The future continuous is made up of two elements: the simple future of the verb 'to be' + the present participle (base+ing)

Subject simple future, 'to be' base+ing

You will be watching


I will be asking


She won't be leaving


Will they be retiring?

Interrogative negative

Won't we be staying?

Example: to stay, future continuous

Affirmative Negative Interrogative

I will be staying I won't be staying Will I be staying?

You will be staying You won't be staying Will you be staying?

He, she, it will be staying He won't be staying Will she be staying?

We will be staying We won't be staying Will we be staying?

You will be staying You won't be staying Will you be staying?

They will be staying They won't be staying Will they be staying?

Future continuous, function

The future continuous refers to an unfinished action or event that will be in progress at a time later than now. It is used:

a. to project ourselves into the future and see something happening: This time next week I will be sun-bathing in Bali.

b. to refer to actions/events that will happen in the normal course of events: I'll be seeing Jim at the conference next week.

c. in the interrogative form, especially with 'you', to distinguish between a simple request for information and an invitation: Will you be coming to the party tonight? (= request for information) Will you come to the party? (= invitation)

d. to predict or guess about someone's actions or feelings, now or in the future: You'll be feeling tired after that long walk, I expect.

More examples:

a. events in progress in the future:

When you are in Australia will you be staying with friends?

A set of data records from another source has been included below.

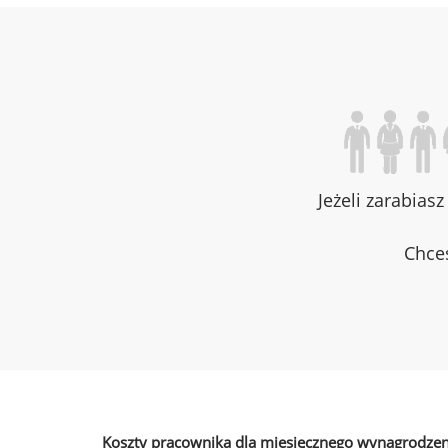
Jeżeli zarabias
Chces
Koszty pracownika dla miesięcznego wynagrodzen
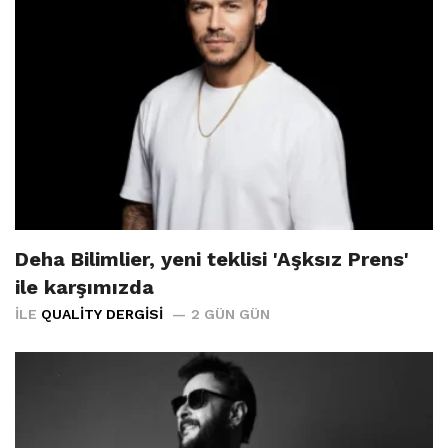
Deha Bilimlier, yeni teklisi 'Aşksız Prens'
ile karşımızda
İLE
QUALITY DERGISI
2 GÜN GÜN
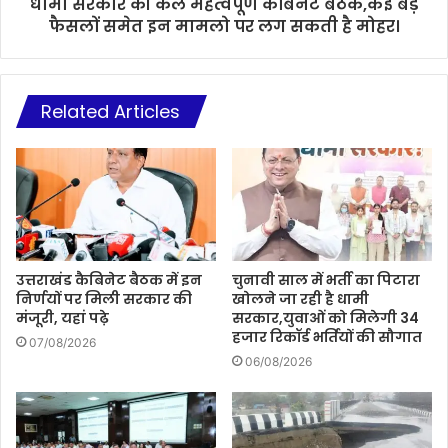
धामी सरकार की कल महत्वपूर्ण कैबिनेट बैठक,कई बड़े
फैसलों समेत इन मामलो पर लग सकती है मोहर।
Related Articles
उत्तराखंड कैबिनेट बैठक में इन
चुनावी साल में भर्ती का पिटारा
निर्णयों पर मिली सरकार की
खोलने जा रही है धामी
मंजूरी, यहां पढ़े
सरकार,युवाओं को मिलेगी 34
हजार रिकॉर्ड भर्तियों की सौगात
07/08/2026
06/08/2026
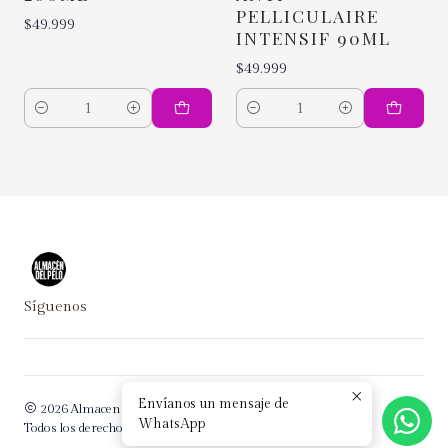
PELLICULAIRE
$49.999
INTENSIF 90ML
$49.999
Cantidad
Cantidad
Síguenos
Envíanos un mensaje de
2026 Almacen del Pelo.
WhatsApp
Todos los derechos reservados.
Desarrollado por Jumpseller
.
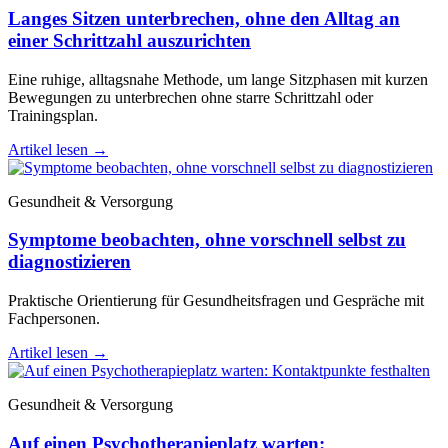
Langes Sitzen unterbrechen, ohne den Alltag an
einer Schrittzahl auszurichten
Eine ruhige, alltagsnahe Methode, um lange Sitzphasen mit kurzen
Bewegungen zu unterbrechen ohne starre Schrittzahl oder
Trainingsplan.
Artikel lesen
→
Gesundheit & Versorgung
Symptome beobachten, ohne vorschnell selbst zu
diagnostizieren
Praktische Orientierung für Gesundheitsfragen und Gespräche mit
Fachpersonen.
Artikel lesen
→
Gesundheit & Versorgung
Auf einen Psychotherapieplatz warten:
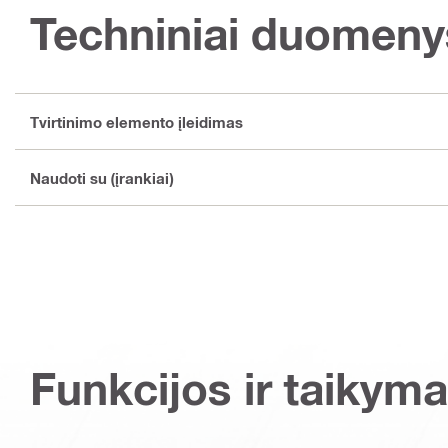
Techniniai duomeny
Tvirtinimo elemento įleidimas
Naudoti su (įrankiai)
Funkcijos ir taikyma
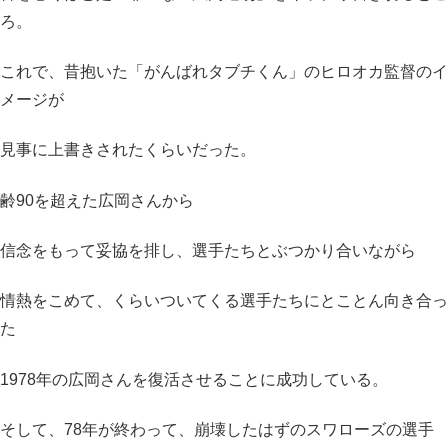
ろ。
これで、昔抱いた「がんばれタブチくん」のヒロオカ監督のイ
メージが
見事に上書きされたくらいだった。
齢90を超えた広岡さんから
信念をもって妥協を排し、選手たちとぶつかり合いながら
情熱をこめて、くらいついてくる選手たちにとことん向き合っ
た
1978年の広岡さんを復活させることに成功している。
そして、78年が終わって、崩壊したはずのスワローズの選手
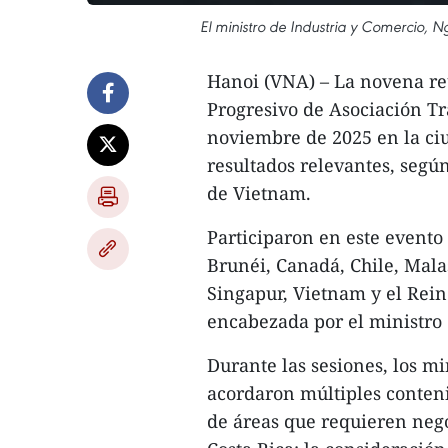
El ministro de Industria y Comercio, 
Hanoi (VNA) – La novena re
Progresivo de Asociación Tr
noviembre de 2025 en la ci
resultados relevantes, segú
de Vietnam.
Participaron en este evento 
Brunéi, Canadá, Chile, Mala
Singapur, Vietnam y el Rein
encabezada por el ministro
Durante las sesiones, los mi
acordaron múltiples contenid
de áreas que requieren nego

This time next week you will be working in your new job.

At four thirty on Tuesday afternoon I will be signing the contract.

b. events/actions in normal course of events:

I'll be going into town this afternoon, is there anything you want from the shops?

Will you be using the car tomorrow? - No, you can take it.

I'll be seeing Jane this evening - I'll give her the message.

c. asking for information:

Will you be bringing your friend to the pub tonight?

Will Jim be coming with us?

d. predicting or guessing:

You'll be feeling thirsty after working in the sun.

He'll be coming to the meeting, I expect.

You'll be missing the sunshine now you're back in England.



There are a number of different ways of referring to the future in English. It is important to remember that we are expressing more than simply the time of the action or event. Obviously, any 'future' tense will always refer to a time 'later than now', but it may also express our attitude to the future event.

All of the following ideas can be expressed using different tenses:

a. Simple prediction

b. Arrangements

c. Plans and intentions

d. Time-tabled events

e. Prediction based on present evidence

f. Willingness

g. An action in progress in the future

h. An action or event that is a matter of routine

i. Obligation

j. An action or event that will take place immediately or very soon

k. Projecting ourselves into the future and looking back at a completed action.

The example sentences below correspond to the ideas above:

a. There will be snow in many areas tomorrow.

b. I'm meeting Jim at the airport.

c. We're going to spend the summer abroad.

d. The plane takes off at 3 a.m.

e. I think it's going to rain!

f. We'll give you a lift to the cinema.